Faktor lain adalah banyak masyarakat yang belum sadar akan kewajiban mereka dan cenderung menghindari pembayaran. Sebelum adanya Sistem Layanan Informasi Keuangan (SLIK) atau lebih dikenal sebagai BI Checking, seseorang bisa dengan mudah mengajukan pinjaman ke beberapa leasing meskipun bermasalah. Namun, setelah SLIK berlaku, rekam jejak pinjaman akan terlihat.
“Jika sekarang tercatat sebagai konsumen yang melarikan diri dari kredit motor atau mobil dan menghindari debt collector, kendaraan mereka sering kali tidak dapat ditemukan. Seperti kasus di Palembang, kendaraan bisa berpindah tangan tanpa sepengetahuan leasing,” ujar Suwandi.
Pada akhirnya, debitur yang rugi karena tidak bisa lagi mengajukan pinjaman. Leasing juga mengalami kerugian, tetapi sekali terjadi, itu cukup untuk memblokir debitur dari akses pinjaman di masa depan. Risikonya saat debitur masih produktif dan ingin mengambil KPR, pasti akan ditolak, bukan hanya oleh perusahaan yang pernah bersangkutan.
Jadi, sebagai pembelajaran, masyarakat harus tahu jika berani berutang, bayar utangnya. Cicilan harus dibayar. Jika tidak mampu membayar utang, jangan lari, bahkan jangan menjual kendaraan yang belum lunas, karena BPKB masih di tangan leasing dengan dalih STNK atas nama mereka,” tambah Suwandi.
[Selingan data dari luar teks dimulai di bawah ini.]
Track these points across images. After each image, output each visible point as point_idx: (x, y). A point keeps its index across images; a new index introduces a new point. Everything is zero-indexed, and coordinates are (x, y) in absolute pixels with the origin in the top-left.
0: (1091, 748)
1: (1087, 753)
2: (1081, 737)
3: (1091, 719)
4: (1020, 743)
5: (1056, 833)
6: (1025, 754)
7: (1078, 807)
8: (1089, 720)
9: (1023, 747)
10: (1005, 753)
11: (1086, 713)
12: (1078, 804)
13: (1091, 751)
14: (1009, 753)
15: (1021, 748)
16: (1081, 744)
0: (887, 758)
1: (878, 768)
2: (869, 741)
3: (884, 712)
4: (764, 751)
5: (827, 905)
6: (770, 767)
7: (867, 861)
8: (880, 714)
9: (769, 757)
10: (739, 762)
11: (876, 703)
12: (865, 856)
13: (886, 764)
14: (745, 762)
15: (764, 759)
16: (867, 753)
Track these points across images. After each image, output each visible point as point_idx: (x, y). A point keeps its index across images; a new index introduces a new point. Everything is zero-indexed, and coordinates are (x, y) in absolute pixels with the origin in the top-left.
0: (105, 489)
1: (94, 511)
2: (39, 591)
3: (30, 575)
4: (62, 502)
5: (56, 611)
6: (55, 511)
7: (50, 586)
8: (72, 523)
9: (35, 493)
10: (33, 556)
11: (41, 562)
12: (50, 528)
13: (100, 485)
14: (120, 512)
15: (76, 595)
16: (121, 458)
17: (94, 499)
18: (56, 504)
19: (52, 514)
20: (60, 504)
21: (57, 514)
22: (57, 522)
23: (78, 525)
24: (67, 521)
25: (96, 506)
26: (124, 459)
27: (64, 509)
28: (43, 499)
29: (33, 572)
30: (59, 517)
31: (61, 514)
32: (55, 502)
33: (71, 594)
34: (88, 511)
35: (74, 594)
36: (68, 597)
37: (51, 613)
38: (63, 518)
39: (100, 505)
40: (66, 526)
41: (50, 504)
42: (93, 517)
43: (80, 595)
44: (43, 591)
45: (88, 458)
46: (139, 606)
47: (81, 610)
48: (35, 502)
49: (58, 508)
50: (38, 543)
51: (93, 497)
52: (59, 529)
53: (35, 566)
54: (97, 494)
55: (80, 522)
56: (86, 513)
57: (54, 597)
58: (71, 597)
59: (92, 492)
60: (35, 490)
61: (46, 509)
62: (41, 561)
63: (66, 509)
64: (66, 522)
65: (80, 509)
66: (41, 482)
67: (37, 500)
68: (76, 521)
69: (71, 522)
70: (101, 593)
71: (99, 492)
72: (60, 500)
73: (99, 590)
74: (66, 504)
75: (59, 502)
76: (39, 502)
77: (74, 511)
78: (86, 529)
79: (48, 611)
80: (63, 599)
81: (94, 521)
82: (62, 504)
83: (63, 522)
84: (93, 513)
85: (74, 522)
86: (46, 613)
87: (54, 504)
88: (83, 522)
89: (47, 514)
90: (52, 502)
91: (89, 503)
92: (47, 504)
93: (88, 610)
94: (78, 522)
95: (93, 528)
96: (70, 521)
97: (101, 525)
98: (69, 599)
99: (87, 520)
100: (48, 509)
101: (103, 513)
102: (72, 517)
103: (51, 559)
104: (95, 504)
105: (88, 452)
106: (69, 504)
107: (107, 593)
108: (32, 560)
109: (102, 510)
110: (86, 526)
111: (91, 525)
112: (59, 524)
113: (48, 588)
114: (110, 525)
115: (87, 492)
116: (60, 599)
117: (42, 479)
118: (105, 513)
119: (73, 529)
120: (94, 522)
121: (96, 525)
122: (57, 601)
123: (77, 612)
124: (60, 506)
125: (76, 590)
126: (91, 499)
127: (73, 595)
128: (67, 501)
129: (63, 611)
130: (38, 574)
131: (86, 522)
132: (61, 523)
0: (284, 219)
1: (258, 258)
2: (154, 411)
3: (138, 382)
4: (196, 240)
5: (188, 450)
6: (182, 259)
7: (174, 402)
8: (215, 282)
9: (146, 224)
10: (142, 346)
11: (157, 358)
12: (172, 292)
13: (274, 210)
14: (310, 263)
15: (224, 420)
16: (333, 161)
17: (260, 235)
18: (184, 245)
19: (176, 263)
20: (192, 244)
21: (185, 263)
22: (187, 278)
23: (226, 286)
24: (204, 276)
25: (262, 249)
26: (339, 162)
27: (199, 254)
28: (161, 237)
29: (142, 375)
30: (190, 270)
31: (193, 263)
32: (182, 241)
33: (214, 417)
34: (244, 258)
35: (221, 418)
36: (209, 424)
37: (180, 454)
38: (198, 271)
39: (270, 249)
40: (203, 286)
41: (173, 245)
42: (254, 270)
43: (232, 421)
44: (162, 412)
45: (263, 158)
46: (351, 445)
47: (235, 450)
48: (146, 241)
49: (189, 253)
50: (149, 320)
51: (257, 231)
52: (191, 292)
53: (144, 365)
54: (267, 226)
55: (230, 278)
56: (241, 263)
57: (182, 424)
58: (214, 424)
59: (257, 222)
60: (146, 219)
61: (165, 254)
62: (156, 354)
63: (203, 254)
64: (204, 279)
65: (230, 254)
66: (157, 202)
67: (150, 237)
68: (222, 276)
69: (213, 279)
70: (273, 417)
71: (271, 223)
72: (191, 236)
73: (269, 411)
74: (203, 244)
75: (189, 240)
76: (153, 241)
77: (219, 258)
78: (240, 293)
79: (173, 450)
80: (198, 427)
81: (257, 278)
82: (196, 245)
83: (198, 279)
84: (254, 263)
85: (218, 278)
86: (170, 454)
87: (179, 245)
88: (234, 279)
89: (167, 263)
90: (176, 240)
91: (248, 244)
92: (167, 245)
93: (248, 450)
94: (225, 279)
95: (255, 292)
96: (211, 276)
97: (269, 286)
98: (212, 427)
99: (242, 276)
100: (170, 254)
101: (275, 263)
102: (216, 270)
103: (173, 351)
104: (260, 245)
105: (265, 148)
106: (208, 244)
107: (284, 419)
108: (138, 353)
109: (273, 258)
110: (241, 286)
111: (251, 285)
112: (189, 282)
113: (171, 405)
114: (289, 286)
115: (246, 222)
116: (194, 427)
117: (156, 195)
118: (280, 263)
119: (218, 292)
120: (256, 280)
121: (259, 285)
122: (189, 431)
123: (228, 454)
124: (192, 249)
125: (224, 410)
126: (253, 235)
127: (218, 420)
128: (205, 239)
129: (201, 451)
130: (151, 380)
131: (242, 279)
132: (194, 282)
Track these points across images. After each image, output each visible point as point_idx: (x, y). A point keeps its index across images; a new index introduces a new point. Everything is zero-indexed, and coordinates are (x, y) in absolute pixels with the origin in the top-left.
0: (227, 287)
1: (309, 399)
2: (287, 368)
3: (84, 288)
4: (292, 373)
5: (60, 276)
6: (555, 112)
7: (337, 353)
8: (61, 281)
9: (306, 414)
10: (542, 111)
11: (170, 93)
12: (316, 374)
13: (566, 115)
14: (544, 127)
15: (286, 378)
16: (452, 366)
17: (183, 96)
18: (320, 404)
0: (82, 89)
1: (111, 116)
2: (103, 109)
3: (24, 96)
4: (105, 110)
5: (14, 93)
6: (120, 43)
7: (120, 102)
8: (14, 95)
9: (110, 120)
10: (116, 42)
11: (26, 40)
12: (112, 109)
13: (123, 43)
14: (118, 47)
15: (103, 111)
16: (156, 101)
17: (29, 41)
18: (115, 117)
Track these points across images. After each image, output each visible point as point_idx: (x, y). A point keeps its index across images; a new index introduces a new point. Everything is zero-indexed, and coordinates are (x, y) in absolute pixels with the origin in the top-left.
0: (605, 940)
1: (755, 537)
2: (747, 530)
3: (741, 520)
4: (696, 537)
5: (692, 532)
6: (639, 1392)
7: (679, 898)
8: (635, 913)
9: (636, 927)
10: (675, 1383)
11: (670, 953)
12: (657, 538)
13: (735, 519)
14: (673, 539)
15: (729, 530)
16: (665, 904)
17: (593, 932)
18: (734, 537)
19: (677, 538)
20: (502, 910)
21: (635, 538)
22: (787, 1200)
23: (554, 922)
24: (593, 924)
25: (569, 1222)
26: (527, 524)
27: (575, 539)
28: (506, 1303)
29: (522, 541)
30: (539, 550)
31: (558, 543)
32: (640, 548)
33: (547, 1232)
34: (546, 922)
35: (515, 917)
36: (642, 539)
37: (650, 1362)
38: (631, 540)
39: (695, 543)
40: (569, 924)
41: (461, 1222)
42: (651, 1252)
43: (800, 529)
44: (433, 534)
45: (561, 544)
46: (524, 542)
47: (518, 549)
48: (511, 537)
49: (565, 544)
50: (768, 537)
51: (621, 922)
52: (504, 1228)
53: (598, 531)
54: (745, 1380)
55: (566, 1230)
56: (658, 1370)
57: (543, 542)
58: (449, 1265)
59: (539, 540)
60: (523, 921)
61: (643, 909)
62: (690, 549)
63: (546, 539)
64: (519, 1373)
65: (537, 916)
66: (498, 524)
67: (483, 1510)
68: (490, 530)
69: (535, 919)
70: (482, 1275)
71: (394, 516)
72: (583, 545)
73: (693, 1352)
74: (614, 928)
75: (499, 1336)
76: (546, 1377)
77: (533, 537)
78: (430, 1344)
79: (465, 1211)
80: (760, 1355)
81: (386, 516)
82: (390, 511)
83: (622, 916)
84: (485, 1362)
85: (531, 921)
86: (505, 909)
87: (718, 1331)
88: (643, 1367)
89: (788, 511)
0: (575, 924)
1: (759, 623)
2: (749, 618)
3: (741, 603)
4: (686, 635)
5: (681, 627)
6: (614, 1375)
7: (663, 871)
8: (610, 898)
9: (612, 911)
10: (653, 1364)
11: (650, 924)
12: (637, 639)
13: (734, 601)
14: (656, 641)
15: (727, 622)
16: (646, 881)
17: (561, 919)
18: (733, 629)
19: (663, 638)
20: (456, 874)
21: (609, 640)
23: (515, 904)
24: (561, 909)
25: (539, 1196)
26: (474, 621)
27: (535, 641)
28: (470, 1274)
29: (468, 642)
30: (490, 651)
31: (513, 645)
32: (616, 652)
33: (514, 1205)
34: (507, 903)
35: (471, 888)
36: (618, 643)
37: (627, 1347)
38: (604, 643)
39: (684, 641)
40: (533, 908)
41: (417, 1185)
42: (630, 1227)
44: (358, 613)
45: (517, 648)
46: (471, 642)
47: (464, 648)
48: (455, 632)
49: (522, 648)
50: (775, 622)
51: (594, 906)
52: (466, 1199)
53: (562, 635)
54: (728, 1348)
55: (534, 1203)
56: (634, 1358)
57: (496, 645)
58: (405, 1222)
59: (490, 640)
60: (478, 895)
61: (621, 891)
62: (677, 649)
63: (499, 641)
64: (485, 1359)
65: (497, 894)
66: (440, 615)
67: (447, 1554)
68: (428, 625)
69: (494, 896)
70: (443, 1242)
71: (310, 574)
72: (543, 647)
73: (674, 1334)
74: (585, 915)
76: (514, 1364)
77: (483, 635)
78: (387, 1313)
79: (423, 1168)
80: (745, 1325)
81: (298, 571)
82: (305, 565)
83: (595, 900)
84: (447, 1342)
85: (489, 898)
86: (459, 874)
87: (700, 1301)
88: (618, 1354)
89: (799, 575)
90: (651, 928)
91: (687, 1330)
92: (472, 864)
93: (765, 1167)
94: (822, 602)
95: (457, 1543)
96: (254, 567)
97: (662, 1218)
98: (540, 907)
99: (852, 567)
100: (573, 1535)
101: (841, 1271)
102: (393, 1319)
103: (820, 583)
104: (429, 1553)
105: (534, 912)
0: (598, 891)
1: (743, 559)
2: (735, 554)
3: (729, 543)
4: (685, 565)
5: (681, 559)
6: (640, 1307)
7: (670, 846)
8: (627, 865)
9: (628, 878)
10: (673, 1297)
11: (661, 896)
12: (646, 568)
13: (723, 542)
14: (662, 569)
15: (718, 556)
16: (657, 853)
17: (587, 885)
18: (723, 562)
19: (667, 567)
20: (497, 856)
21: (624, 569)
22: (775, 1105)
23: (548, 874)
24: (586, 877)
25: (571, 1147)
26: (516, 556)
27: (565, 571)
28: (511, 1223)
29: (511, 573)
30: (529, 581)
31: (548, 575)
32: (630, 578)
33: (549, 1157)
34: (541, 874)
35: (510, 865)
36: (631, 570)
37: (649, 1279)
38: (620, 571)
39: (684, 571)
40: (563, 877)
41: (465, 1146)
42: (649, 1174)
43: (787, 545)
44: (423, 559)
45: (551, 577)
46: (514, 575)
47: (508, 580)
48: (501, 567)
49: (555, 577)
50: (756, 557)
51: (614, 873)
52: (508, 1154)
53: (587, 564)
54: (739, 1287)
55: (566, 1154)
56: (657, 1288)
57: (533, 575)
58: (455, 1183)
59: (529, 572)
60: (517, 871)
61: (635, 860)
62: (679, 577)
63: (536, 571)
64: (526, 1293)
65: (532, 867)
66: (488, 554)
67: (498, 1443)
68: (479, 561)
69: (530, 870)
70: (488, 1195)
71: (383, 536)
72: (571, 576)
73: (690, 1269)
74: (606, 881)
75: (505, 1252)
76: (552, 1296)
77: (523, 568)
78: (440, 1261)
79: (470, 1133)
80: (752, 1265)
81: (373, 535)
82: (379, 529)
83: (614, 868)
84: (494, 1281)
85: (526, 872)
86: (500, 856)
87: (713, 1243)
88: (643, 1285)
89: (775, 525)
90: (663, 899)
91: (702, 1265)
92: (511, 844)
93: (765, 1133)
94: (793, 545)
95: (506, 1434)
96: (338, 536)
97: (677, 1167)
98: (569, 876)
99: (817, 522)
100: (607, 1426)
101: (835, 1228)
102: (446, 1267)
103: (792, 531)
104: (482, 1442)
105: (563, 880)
“Masyarakat kita berpikir membeli murah, tetapi yang membeli jadi penadah secara hukum pidana karena membeli tidak secara sah. Yang menjual, debitur, terkena pidana mengalihkan barang yang belum lunas. Rata-rata orang yang macet kredit menipu sekali perusahaan keuangan tetapi tidak bisa lagi mendapatkan pinjaman seumur hidup,” kata Suwandi.